Burada öncelikle üstünde durulması gereken husus yabancıların dizilerimize hangi kriterlere göre ilgi gösterdikleri olmalı! Hal böyleyken başlarda en önemli etkenin, bizdeki yaşam tarzlarına özgü hikâyeler ve karakterlerle yabancılara farklı atmosferler sunulması olduğunu söyleyebiliriz. Lakin süreç içinde bu farklılıklar kendilerini geliştiremeyip klişelere dönüşünce ortaya konulanların kanıksanması ve içeriklerin değer kaybı kaçınılmazdı. Öyle de oldu. Arz bolluğuna karşın geniş kitlelere hitap ederek akıllarda iz bırakan ve dünya çapında iyiler arasında anılan işler pek çıkamadı maalesef. Dizi ihracatındaki ikinciliğimize rağmen 2021’de BBC’nin yaptığı uluslararası çaptaki değerlendirmede ‘En iyi 100 dizi’ arasına giremedik mesela.
******
» Yönerge 1
Dizi ihracatı metnine göre 2021’de BBC’nin yaptığı uluslararası değerlendirmede hangi listeye girilemedi?
» Yönerge 2
Dizi ihracatı metnini "Burada öncelikle üstünde" ifadesinden aşağıya "arasına giremedik mesela." ifadesine kadar baştan yazın; bu sırada "klişelere" sözcüğünü "kalıplara" olarak yeniden adlandırın.
******
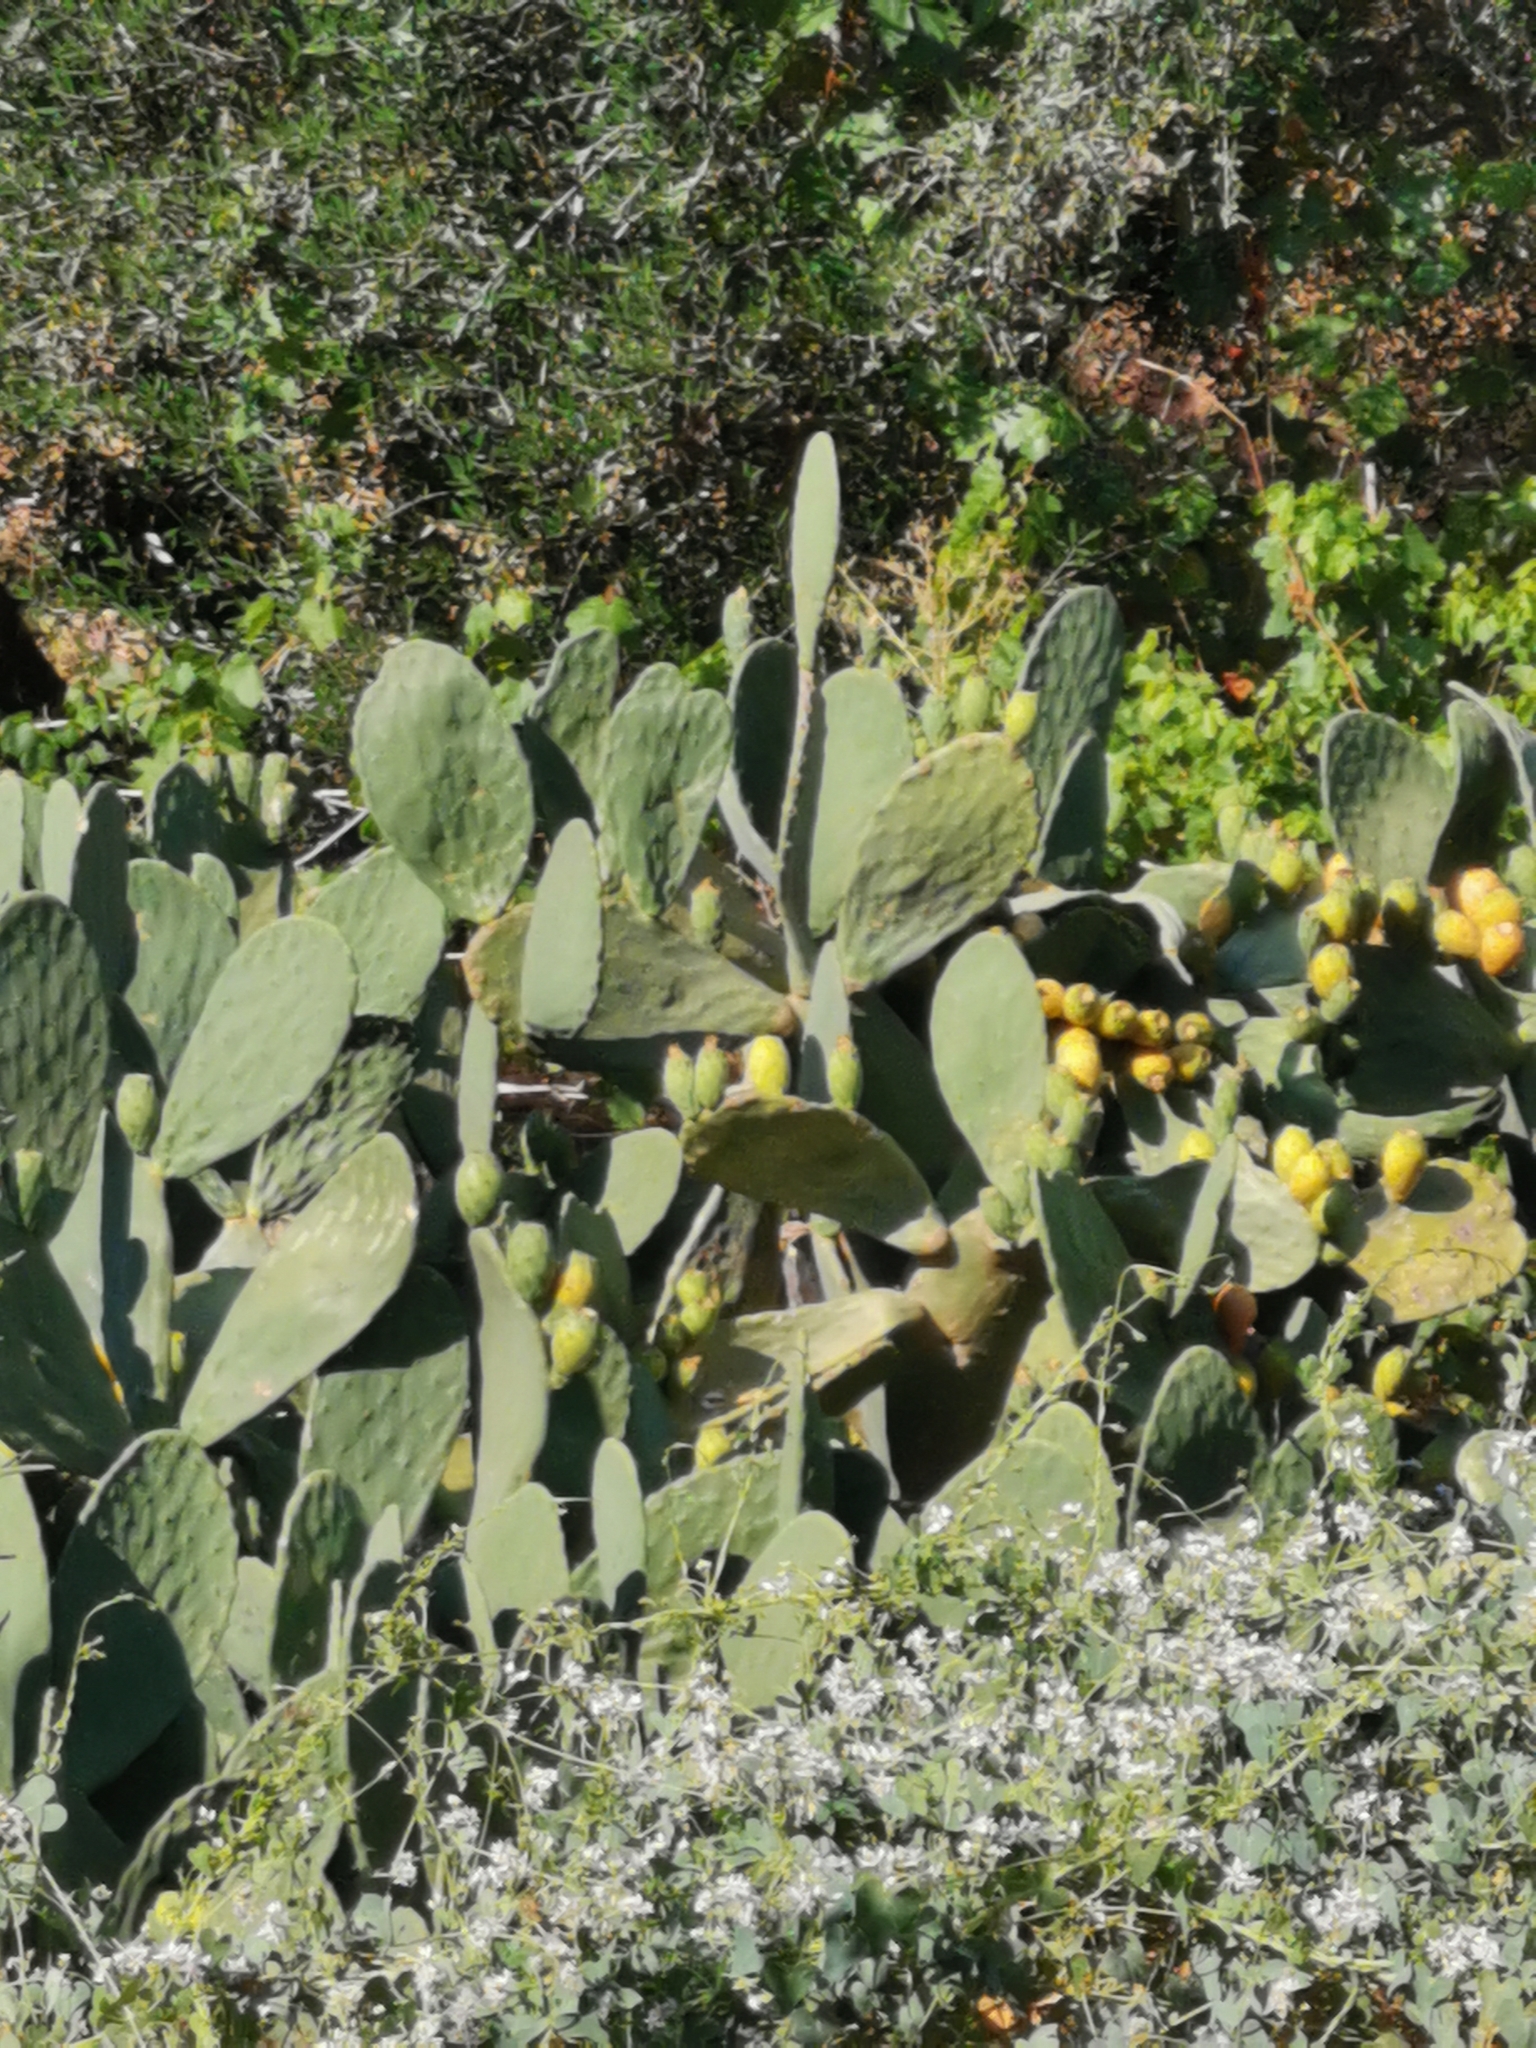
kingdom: Plantae
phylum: Tracheophyta
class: Magnoliopsida
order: Caryophyllales
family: Cactaceae
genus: Opuntia
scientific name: Opuntia ficus-indica
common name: Barbary fig
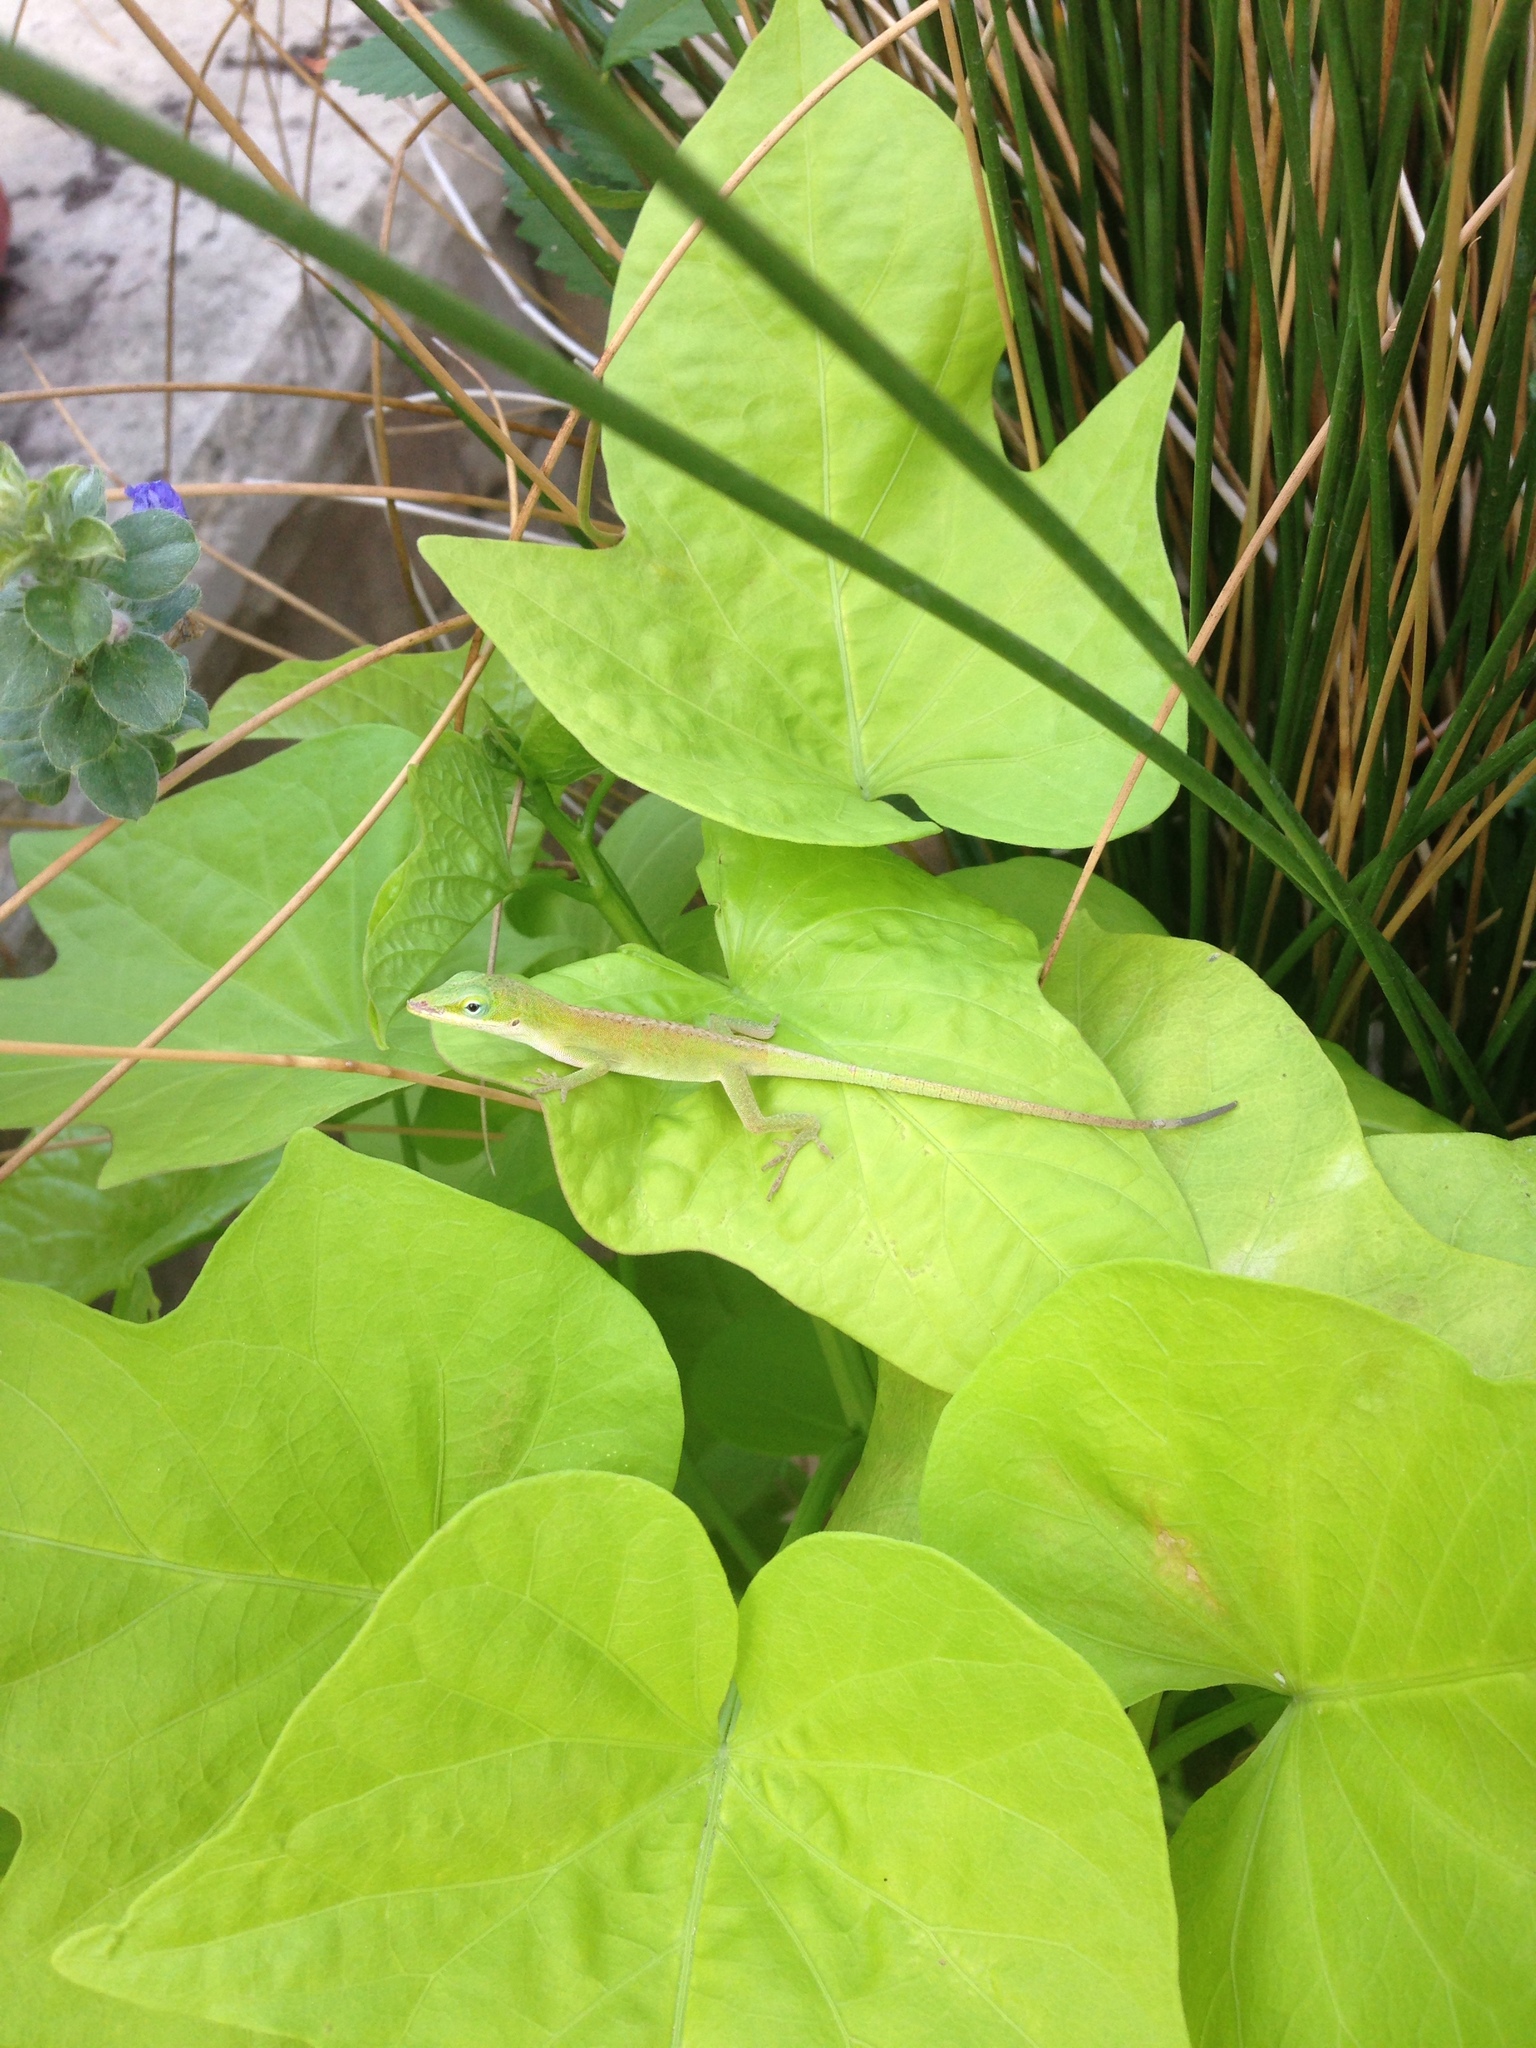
******
» Doğru sonuç 1
‘En iyi 100 dizi’ listesine.

» Doğru sonuç 2
Burada öncelikle üstünde durulması gereken husus yabancıların dizilerimize hangi kriterlere göre ilgi gösterdikleri olmalı! Hal böyleyken başlarda en önemli etkenin, bizdeki yaşam tarzlarına özgü hikâyeler ve karakterlerle yabancılara farklı atmosferler sunulması olduğunu söyleyebiliriz. Lakin süreç içinde bu farklılıklar kendilerini geliştiremeyip kalıplara dönüşünce ortaya konulanların kanıksanması ve içeriklerin değer kaybı kaçınılmazdı. Öyle de oldu. Arz bolluğuna karşın geniş kitlelere hitap ederek akıllarda iz bırakan ve dünya çapında iyiler arasında anılan işler pek çıkamadı maalesef. Dizi ihracatındaki ikinciliğimize rağmen 2021’de BBC’nin yaptığı uluslararası çaptaki değerlendirmede ‘En iyi 100 dizi’ arasına giremedik mesela.